WORK TASK
In the data below, one line contains "right eye: (318, 461)" and a later one contains "right back paw: (298, 690)". Print both, with every line between them, exactly and alone.

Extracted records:
______________________________

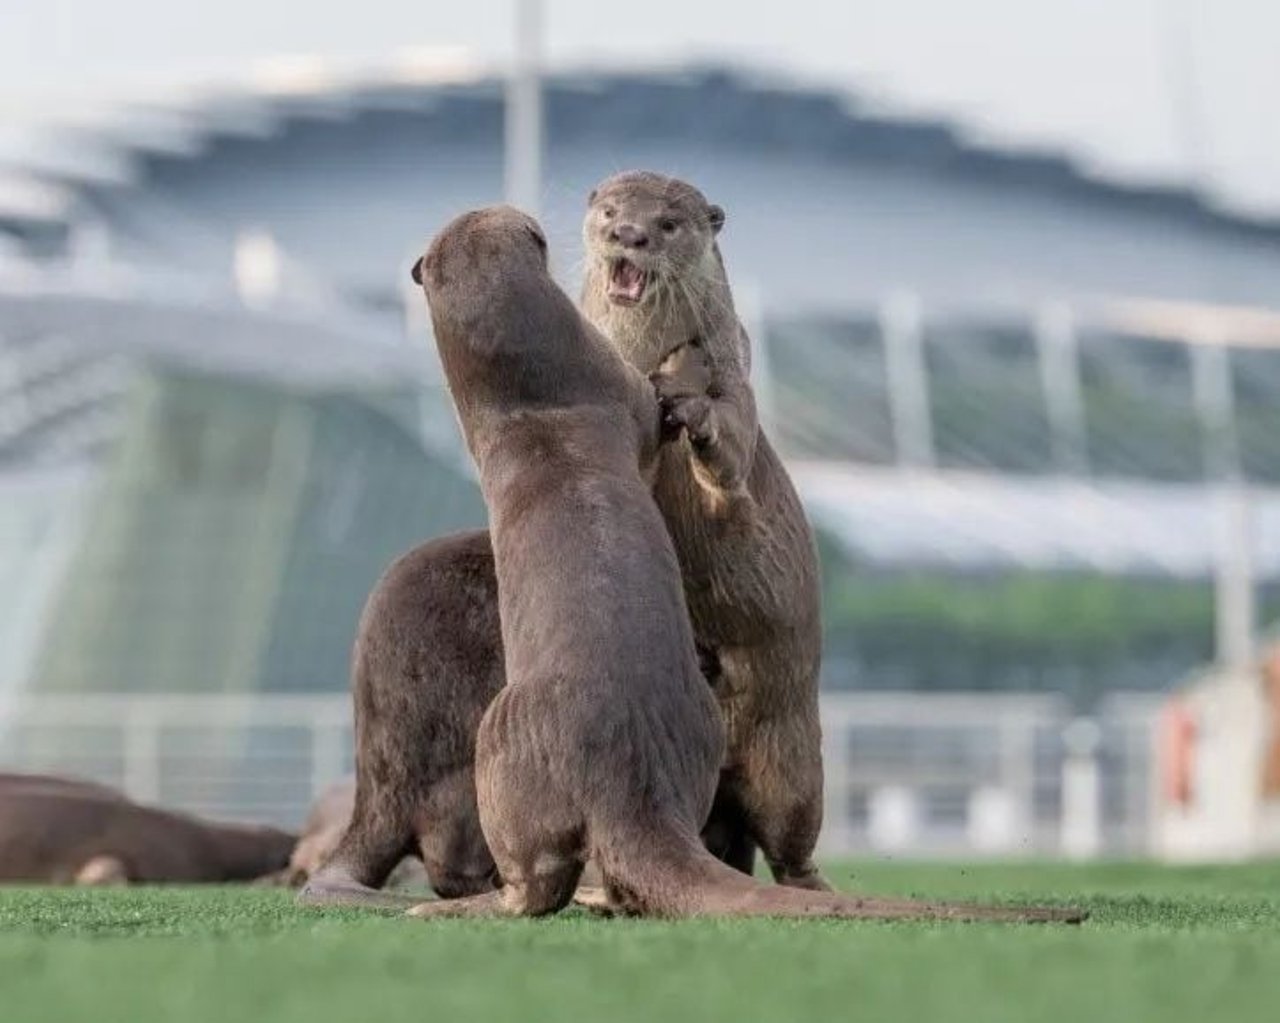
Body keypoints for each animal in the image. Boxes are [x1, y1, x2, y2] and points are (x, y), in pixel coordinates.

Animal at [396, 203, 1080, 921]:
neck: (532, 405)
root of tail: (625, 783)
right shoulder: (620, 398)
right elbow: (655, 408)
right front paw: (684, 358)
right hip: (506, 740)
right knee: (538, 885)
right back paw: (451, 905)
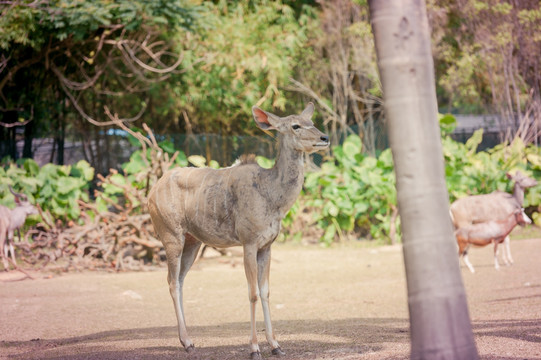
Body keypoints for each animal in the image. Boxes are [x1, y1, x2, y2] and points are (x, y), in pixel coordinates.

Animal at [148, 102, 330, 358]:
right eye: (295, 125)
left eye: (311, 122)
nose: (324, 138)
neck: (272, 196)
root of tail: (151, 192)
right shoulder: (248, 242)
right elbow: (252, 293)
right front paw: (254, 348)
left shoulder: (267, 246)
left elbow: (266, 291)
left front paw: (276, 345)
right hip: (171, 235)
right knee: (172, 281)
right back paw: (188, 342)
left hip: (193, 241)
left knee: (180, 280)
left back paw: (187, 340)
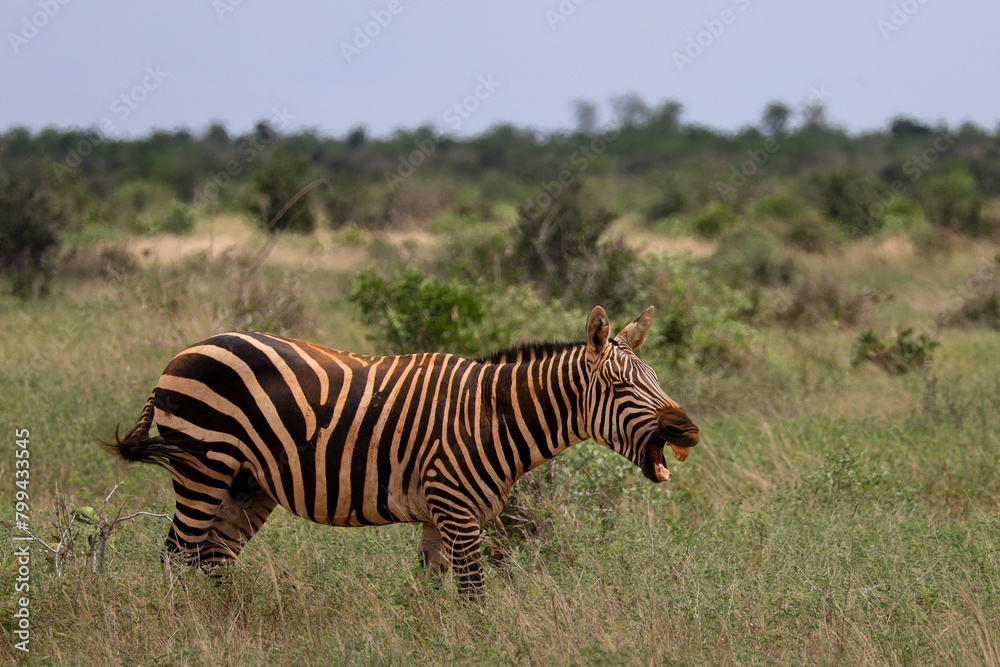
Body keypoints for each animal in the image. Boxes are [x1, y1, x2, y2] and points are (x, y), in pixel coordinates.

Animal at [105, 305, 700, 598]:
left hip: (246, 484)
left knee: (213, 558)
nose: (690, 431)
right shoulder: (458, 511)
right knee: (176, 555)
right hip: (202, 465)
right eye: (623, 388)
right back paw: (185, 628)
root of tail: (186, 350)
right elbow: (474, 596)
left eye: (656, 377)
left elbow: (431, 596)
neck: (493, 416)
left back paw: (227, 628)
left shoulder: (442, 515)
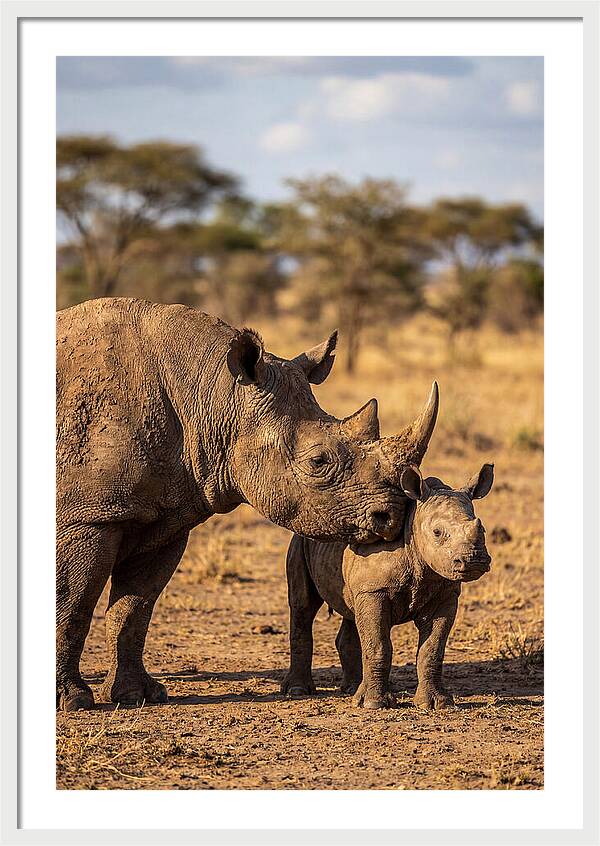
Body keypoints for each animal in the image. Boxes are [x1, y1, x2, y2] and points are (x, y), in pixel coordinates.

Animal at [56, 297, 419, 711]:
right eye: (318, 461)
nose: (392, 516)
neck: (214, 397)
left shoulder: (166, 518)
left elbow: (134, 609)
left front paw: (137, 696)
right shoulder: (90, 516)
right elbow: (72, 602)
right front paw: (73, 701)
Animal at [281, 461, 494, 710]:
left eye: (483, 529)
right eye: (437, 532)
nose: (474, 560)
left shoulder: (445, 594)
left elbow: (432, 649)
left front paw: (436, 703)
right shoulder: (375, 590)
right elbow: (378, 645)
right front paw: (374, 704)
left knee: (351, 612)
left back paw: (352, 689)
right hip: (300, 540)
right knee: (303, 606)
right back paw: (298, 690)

______________________________

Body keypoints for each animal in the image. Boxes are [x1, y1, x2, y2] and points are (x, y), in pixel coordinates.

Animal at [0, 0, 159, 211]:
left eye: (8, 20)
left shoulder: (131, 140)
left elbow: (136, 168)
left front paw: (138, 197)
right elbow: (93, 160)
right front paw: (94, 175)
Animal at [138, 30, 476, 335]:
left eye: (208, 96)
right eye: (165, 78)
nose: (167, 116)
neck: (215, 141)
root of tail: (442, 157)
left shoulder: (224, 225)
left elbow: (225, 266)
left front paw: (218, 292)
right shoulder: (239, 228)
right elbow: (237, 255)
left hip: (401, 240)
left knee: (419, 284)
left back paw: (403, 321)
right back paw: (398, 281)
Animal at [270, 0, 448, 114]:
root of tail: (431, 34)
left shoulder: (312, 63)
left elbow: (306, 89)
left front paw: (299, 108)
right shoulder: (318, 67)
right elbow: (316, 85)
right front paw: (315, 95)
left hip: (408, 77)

______________________________

EXERCISE SOLUTION
right eye: (318, 461)
nose: (392, 516)
neck: (214, 397)
left shoulder: (166, 518)
left elbow: (134, 609)
left front paw: (137, 696)
right shoulder: (90, 516)
right elbow: (72, 602)
right front paw: (73, 701)
Animal at [281, 461, 494, 710]:
left eye: (483, 529)
right eye: (437, 532)
nose: (474, 560)
left shoulder: (445, 594)
left elbow: (432, 649)
left front paw: (436, 703)
right shoulder: (375, 590)
right elbow: (378, 645)
right front paw: (374, 704)
left knee: (351, 612)
left back paw: (352, 689)
right hip: (300, 540)
right knee: (303, 606)
right back paw: (298, 690)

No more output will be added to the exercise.